Durante a pandemia, o e-commerce da La Femme ajudou nas vendas, mesmo que em um volume muito pequeno se comparado ao montante total da fábrica. Ainda assim, cresceu quase três vezes mais do que no ano passado. Ele explica que o novo modo de vendas está ganhando importância dentro da fábrica, representando 5% das vendas de toda produção.
Um dos projetos mais recentes da marca – que surgiu durante a quarentena – é disponibilizar um site focado no modelo B2B, ou seja, da fábrica para os atacadistas. O novo canal deve ficar pronto entre o final de outubro e o começo de novembro. “O papel dos representantes e da indústria será um mix do online e offline e do antigo com o novo”, afirma José Augusto.

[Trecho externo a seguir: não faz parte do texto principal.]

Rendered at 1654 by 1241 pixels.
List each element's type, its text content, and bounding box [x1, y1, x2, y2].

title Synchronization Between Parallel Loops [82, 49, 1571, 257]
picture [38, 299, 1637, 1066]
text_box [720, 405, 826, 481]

O caminho inverso da globalização: do interior para o mundo
Com experiência profissional no varejo e em marcas renomadas da indústria, o diretor da La Femme reconhece que há um “gap gigantesco” entre pequenos fabricantes e grandes nomes do ramo de vestuário. De acordo com ele, as indústrias menores são voltadas em grande parte a atender lojistas por meio de representantes, em vez de ter como core business o consumidor final. “Há uma carência muito grande nas fábricas do interior porque elas detêm o mercado e a produção e ficam à mercê dos grandes lojistas e varejistas”, afirma.
Ainda segundo José Augusto, uma das principais intenções da empresa é trazer o marketing e posicionamento de marca para dentro da fábrica, valorizando a produção própria. Ele conta que, hoje em dia, 80% do que é produzido é voltada para os calçados da La Femme, enquanto 20% é destinado a fabricar para outras marcas.